*SUPPLIED DATA*
──────────────────────────────
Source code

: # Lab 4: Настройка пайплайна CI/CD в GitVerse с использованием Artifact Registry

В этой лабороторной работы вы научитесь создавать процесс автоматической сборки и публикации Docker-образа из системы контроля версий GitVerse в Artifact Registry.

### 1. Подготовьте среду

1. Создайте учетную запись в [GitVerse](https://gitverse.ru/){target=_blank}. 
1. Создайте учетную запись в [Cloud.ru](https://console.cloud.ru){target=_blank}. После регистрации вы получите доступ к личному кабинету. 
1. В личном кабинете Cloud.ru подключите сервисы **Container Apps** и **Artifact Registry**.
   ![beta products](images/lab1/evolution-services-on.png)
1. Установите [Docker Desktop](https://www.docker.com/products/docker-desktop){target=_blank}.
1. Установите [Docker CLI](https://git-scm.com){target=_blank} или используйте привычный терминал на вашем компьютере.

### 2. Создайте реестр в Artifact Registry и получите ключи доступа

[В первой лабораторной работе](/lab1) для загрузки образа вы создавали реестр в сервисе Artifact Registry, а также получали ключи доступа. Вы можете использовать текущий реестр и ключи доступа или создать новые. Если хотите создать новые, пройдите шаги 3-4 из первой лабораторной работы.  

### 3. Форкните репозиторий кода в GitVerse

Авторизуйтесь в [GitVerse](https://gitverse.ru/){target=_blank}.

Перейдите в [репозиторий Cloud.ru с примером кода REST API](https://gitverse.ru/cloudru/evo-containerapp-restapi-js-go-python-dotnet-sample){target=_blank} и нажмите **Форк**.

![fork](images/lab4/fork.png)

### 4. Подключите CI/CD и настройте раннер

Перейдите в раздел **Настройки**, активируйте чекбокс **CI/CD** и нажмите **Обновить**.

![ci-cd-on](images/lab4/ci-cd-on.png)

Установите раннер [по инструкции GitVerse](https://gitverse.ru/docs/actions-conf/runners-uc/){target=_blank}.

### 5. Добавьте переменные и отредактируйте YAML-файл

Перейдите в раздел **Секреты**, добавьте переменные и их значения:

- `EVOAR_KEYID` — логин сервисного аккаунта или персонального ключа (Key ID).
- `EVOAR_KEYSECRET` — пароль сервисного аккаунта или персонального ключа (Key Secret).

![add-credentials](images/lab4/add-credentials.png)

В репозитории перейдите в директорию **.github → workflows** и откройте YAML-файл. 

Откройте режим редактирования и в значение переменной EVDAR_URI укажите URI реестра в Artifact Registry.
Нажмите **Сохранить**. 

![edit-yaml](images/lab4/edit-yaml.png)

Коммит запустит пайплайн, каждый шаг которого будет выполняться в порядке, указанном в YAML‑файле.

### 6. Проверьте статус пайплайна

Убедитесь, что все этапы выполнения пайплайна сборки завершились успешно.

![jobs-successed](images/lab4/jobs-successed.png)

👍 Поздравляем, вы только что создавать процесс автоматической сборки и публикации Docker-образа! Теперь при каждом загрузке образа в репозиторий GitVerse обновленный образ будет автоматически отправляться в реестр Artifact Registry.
──────────────────────────────
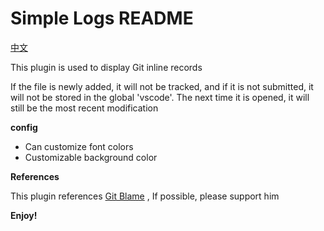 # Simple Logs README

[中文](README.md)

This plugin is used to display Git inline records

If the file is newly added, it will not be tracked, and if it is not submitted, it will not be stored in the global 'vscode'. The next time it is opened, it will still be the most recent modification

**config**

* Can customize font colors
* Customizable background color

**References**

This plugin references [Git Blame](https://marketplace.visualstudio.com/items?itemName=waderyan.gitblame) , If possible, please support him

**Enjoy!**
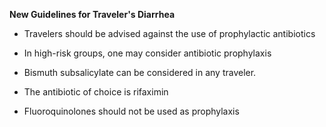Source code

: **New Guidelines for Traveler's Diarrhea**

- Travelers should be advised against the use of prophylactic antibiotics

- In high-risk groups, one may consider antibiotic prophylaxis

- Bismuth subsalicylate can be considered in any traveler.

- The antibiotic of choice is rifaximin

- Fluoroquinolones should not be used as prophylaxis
──────────────────────────────
*WHAT YOU SHOULD DO*
Reproduce the lines of the records above, starting with the line that contains "Перейдите в раздел **Настройки**, активируйте" and continuing through the line that contains "### 5. Добавьте", with both of those lines included.

*EXERCISE SOLUTION*
Перейдите в раздел **Настройки**, активируйте чекбокс **CI/CD** и нажмите **Обновить**.

![ci-cd-on](images/lab4/ci-cd-on.png)

Установите раннер [по инструкции GitVerse](https://gitverse.ru/docs/actions-conf/runners-uc/){target=_blank}.

### 5. Добавьте переменные и отредактируйте YAML-файл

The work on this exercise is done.